§ EXERCISE GOAL: Return each line in the records below that includes "Courtyard".

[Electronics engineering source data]
* * * * *

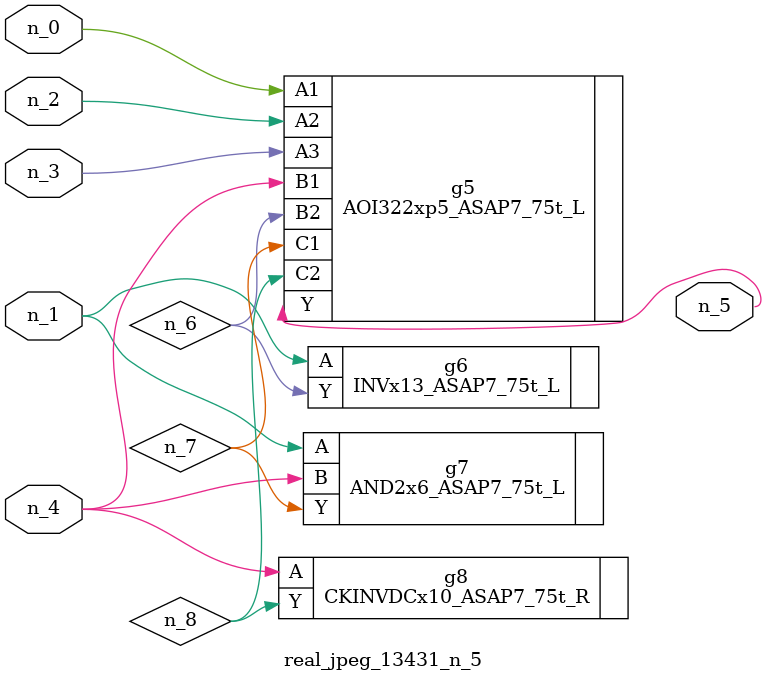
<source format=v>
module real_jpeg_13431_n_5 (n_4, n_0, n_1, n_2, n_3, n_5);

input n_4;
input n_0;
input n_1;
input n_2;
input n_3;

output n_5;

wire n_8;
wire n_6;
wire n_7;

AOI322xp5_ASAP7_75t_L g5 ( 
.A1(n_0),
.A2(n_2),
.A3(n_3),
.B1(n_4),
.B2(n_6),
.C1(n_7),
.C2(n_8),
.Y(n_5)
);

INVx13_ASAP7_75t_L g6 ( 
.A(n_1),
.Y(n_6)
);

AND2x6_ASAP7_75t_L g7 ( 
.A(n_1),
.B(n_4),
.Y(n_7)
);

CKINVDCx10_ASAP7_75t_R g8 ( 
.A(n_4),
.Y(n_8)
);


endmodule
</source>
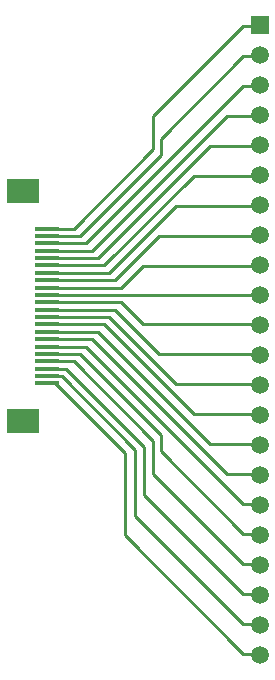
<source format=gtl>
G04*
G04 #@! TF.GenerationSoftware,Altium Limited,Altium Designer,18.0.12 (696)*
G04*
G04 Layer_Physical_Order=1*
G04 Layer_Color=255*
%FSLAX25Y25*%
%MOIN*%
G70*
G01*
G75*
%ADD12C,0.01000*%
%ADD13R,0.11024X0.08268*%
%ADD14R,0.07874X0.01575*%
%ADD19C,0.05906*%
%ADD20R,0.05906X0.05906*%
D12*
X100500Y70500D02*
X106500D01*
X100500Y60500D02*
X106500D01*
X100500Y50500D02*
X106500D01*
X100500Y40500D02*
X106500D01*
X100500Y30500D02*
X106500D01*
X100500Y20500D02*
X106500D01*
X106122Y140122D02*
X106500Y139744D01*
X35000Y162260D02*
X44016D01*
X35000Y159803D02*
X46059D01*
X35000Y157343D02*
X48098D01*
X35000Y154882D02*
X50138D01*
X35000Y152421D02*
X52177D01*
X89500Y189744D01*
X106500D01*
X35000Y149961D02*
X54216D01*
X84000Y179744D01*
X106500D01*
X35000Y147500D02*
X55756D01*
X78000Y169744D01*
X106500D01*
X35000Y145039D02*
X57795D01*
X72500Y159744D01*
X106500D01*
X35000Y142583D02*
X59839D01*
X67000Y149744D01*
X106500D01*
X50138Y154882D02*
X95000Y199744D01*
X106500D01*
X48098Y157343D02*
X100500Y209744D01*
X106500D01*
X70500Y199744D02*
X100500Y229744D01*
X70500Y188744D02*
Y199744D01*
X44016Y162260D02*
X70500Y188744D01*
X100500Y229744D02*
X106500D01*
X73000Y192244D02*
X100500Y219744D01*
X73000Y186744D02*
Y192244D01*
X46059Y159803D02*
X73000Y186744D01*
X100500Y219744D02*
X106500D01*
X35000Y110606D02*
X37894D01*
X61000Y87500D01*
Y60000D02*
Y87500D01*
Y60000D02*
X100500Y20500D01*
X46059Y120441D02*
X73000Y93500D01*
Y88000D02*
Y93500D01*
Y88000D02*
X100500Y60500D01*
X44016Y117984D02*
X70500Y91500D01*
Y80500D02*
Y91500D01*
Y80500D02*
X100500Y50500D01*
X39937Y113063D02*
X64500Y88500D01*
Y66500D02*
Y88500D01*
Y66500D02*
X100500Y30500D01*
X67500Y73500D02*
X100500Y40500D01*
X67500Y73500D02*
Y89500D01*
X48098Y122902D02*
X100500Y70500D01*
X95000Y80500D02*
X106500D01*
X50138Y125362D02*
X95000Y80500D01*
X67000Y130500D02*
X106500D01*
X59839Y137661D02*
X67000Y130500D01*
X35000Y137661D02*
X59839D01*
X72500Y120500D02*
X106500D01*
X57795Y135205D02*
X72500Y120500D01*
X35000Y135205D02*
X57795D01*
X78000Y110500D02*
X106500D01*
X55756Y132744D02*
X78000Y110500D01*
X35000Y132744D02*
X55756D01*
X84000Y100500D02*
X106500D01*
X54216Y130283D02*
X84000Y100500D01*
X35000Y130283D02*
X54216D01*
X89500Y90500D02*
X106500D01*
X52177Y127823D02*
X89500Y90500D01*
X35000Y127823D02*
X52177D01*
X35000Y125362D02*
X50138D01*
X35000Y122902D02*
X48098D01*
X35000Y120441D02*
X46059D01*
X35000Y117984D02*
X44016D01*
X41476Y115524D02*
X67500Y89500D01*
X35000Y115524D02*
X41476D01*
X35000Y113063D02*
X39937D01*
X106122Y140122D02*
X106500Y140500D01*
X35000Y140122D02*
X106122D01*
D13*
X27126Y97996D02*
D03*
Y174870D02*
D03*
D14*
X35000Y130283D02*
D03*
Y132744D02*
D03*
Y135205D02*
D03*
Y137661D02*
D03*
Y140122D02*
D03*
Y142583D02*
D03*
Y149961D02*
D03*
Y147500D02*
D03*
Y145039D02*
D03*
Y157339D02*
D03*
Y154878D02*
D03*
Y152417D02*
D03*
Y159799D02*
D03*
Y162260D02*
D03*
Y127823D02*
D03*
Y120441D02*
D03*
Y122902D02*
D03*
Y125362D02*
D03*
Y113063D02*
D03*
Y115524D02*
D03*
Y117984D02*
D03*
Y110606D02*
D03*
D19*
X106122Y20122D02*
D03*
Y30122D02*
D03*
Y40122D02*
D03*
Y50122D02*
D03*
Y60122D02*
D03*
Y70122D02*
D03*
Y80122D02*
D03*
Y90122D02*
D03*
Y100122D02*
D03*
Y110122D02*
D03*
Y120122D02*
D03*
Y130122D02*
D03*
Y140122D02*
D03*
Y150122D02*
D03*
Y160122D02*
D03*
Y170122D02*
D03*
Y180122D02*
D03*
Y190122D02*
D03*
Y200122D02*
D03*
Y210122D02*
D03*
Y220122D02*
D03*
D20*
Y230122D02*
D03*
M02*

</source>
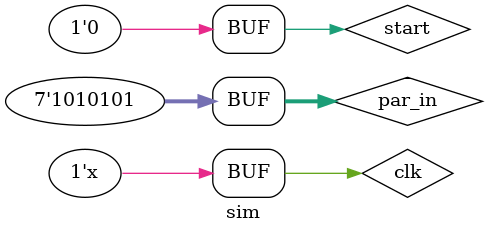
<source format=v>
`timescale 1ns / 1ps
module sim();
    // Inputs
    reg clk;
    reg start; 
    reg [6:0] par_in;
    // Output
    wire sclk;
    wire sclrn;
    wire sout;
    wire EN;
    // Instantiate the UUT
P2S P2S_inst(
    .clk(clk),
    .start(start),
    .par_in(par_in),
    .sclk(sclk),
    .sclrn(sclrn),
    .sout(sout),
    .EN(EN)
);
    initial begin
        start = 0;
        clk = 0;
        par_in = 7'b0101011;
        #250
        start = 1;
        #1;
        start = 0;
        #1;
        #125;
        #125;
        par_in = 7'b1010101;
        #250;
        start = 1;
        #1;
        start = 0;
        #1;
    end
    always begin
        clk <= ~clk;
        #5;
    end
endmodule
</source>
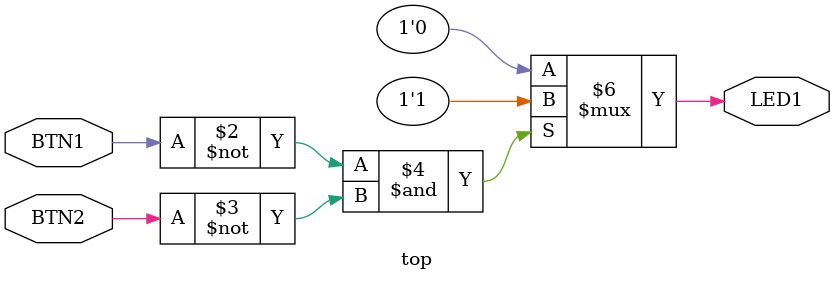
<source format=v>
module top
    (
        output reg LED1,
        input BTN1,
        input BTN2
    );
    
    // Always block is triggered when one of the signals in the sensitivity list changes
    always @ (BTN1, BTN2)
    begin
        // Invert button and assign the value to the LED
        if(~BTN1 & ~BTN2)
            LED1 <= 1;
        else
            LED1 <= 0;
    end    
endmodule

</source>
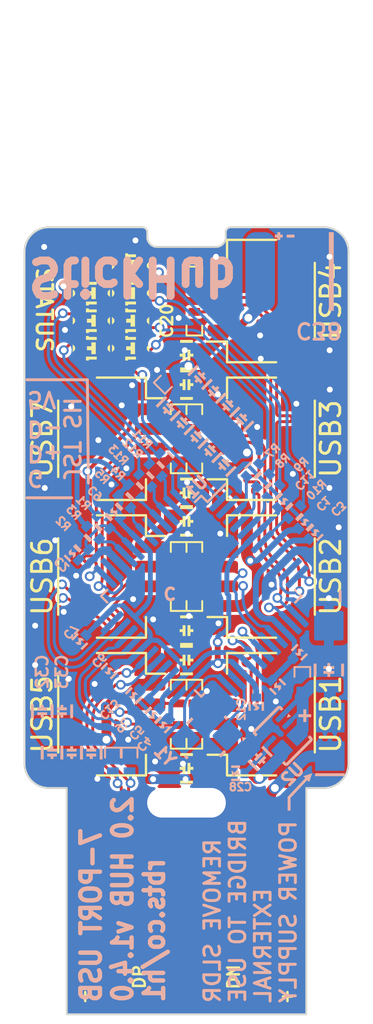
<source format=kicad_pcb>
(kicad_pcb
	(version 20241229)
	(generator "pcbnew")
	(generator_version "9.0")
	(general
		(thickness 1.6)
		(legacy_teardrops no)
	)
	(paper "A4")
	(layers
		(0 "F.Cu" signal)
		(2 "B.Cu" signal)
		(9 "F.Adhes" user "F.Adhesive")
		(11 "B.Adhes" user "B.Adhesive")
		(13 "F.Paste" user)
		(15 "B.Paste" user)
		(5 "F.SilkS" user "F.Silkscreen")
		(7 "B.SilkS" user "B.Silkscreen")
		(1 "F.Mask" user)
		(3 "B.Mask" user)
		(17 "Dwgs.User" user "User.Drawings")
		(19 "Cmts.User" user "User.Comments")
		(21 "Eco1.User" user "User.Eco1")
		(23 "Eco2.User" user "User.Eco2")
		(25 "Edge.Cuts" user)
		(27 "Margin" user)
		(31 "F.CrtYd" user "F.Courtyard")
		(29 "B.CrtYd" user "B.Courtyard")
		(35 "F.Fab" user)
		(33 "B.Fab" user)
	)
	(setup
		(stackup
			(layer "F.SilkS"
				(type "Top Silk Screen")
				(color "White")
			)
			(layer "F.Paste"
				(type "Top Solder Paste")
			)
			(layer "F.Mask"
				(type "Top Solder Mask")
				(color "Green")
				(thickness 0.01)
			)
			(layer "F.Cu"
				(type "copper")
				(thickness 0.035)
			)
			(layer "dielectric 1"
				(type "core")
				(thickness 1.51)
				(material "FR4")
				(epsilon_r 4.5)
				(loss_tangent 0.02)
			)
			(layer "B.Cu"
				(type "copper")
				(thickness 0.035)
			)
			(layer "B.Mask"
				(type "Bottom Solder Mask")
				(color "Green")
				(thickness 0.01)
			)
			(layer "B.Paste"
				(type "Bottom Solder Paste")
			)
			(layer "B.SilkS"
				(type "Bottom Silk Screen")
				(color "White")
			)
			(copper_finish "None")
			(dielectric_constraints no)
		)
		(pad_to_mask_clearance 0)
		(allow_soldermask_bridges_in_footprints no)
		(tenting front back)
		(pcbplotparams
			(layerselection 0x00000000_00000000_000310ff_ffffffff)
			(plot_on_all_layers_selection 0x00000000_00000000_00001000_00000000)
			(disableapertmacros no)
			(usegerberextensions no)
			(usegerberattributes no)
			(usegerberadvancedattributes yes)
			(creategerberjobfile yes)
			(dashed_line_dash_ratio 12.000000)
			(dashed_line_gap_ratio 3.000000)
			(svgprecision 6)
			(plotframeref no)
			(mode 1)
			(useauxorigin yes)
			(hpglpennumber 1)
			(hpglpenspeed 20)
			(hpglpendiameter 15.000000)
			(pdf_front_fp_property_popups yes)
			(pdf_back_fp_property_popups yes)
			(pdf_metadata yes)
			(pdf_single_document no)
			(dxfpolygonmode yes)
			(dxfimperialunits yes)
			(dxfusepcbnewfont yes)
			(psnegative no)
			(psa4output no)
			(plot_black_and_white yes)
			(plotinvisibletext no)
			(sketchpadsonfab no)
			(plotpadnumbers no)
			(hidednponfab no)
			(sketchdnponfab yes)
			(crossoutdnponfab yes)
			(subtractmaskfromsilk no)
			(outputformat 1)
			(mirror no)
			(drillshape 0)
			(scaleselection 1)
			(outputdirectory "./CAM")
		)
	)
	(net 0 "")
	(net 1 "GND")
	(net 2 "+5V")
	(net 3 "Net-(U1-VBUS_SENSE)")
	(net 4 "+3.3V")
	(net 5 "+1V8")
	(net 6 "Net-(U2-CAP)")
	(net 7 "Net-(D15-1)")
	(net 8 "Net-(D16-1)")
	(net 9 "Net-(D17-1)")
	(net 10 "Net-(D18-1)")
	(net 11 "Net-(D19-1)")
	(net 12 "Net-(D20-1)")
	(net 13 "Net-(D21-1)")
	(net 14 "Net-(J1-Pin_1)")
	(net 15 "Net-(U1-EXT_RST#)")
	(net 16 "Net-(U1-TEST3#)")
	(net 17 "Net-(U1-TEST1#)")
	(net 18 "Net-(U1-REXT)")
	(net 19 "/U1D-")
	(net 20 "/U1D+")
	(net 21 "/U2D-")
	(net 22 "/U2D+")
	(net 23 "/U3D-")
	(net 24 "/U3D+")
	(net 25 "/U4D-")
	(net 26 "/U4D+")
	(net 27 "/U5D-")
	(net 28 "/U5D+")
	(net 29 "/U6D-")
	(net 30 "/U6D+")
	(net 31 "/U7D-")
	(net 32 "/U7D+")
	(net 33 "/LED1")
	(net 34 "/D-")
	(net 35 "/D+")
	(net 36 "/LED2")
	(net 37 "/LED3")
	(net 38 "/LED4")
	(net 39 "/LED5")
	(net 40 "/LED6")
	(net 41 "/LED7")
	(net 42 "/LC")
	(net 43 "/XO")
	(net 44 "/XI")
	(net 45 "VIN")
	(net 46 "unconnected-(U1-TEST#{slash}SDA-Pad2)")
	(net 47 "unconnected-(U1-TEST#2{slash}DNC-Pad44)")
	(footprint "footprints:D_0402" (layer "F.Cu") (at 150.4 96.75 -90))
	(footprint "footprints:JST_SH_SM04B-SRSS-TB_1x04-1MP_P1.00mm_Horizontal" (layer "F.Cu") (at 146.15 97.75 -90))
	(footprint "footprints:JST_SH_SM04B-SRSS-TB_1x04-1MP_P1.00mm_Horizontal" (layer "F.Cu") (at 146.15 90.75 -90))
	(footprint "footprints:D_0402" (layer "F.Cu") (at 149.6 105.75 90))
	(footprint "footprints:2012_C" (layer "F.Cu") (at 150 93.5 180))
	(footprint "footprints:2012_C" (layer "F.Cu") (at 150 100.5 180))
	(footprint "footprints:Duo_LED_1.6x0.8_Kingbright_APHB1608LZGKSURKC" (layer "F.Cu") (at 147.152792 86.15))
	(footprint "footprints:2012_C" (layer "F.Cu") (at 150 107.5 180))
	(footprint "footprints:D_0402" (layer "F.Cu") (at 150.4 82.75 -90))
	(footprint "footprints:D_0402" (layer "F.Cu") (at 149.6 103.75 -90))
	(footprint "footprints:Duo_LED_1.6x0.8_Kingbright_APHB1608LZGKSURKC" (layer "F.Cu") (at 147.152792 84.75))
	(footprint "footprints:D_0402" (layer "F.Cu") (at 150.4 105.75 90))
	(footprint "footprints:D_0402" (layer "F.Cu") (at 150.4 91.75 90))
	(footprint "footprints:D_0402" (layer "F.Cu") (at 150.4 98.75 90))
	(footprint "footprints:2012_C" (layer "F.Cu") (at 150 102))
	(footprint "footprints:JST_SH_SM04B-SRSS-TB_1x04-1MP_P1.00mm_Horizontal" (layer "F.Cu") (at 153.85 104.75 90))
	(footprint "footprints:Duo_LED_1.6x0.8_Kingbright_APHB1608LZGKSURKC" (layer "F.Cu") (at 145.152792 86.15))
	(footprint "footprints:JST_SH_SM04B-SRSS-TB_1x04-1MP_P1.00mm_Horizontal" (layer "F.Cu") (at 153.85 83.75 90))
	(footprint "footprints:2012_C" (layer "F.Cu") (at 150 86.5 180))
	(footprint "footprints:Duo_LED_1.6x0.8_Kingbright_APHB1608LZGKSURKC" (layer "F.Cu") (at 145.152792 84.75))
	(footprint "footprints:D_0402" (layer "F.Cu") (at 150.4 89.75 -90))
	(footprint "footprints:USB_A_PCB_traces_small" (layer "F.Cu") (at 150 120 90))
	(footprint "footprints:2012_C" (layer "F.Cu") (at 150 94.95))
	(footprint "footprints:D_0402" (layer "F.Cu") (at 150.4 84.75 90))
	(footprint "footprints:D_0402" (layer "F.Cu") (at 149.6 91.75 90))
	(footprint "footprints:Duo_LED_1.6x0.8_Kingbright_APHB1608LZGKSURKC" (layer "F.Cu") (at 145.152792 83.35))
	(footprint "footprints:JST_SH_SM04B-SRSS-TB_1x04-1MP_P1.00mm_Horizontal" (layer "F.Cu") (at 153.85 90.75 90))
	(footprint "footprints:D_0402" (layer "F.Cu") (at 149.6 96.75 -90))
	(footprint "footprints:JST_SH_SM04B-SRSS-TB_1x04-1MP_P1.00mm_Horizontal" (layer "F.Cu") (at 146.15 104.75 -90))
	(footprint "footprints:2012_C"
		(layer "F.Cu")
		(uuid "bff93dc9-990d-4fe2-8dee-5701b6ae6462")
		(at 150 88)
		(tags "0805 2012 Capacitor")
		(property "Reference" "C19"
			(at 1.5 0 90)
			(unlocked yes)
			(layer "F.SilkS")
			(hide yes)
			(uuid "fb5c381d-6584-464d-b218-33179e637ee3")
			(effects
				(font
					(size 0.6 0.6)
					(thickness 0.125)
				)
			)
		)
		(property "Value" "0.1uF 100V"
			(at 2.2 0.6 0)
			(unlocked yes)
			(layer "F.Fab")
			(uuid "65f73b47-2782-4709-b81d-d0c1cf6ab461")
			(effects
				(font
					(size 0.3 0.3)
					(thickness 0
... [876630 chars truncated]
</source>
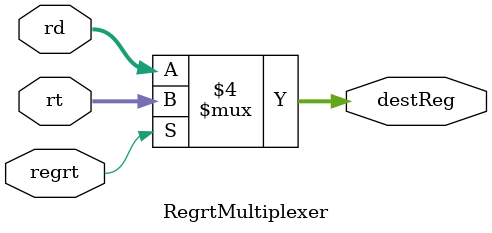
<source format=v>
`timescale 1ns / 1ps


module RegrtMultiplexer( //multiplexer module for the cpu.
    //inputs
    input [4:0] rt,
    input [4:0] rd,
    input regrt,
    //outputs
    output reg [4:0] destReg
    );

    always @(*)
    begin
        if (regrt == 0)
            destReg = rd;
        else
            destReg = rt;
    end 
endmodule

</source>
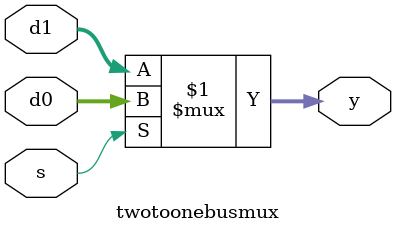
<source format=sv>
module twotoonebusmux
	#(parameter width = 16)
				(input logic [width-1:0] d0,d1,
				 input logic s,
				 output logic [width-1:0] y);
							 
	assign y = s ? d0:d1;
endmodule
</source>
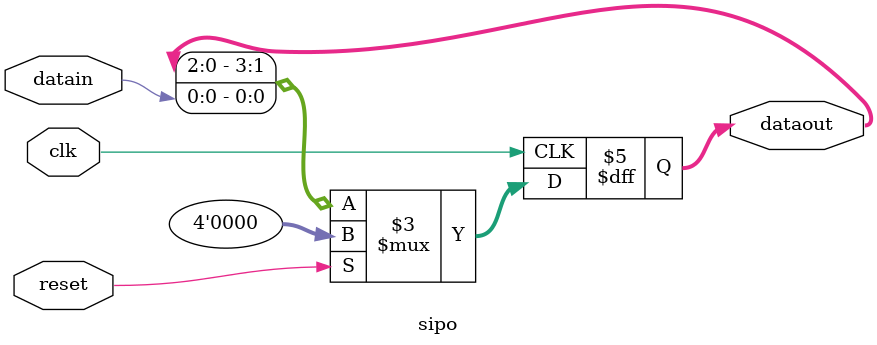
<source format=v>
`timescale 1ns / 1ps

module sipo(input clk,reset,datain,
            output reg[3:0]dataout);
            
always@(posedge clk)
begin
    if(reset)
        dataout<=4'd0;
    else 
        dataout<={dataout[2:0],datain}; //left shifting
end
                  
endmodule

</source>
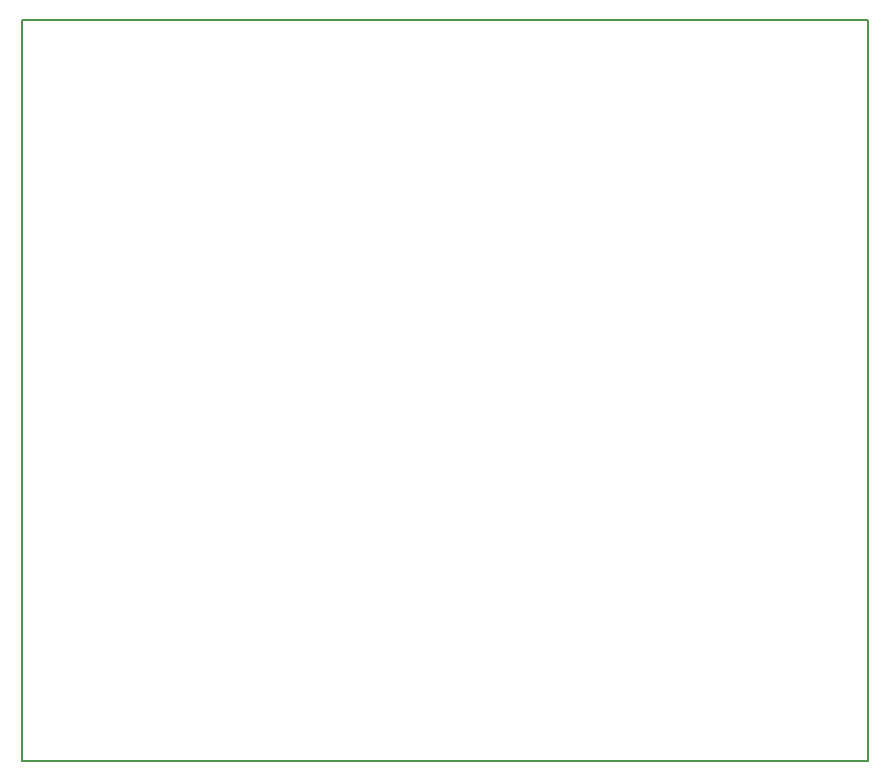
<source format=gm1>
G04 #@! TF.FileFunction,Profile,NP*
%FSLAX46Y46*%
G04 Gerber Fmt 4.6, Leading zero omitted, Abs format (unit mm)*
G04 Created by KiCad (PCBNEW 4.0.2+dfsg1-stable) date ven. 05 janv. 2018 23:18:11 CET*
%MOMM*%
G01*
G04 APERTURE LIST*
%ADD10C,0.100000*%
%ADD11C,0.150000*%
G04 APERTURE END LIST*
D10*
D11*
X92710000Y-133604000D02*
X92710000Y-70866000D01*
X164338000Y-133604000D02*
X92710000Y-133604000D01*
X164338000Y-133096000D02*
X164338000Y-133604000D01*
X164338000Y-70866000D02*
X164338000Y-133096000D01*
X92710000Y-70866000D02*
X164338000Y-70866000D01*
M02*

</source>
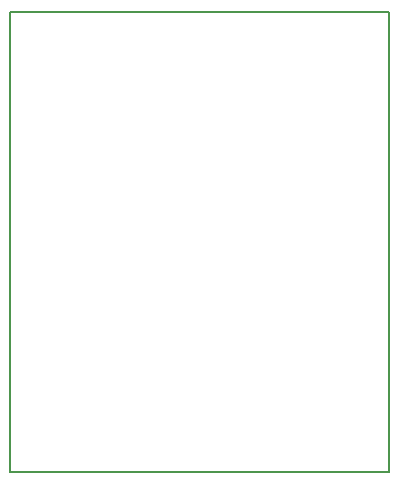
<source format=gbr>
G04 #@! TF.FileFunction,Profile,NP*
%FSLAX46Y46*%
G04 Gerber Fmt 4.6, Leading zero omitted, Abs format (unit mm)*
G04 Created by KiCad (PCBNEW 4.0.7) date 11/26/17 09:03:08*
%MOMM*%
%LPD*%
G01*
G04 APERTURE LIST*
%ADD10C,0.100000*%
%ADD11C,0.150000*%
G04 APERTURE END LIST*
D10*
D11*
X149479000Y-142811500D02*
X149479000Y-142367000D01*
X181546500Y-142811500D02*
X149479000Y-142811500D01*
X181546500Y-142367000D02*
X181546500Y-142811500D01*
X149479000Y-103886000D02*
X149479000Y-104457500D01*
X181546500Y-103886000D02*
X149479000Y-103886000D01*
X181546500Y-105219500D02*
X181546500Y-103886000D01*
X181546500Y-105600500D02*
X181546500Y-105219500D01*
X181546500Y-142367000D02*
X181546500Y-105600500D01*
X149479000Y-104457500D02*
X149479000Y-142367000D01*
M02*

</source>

* * * * *

§ REPLY:
		(31 "F.CrtYd" user "F.Courtyard")
		(29 "B.CrtYd" user "B.Courtyard")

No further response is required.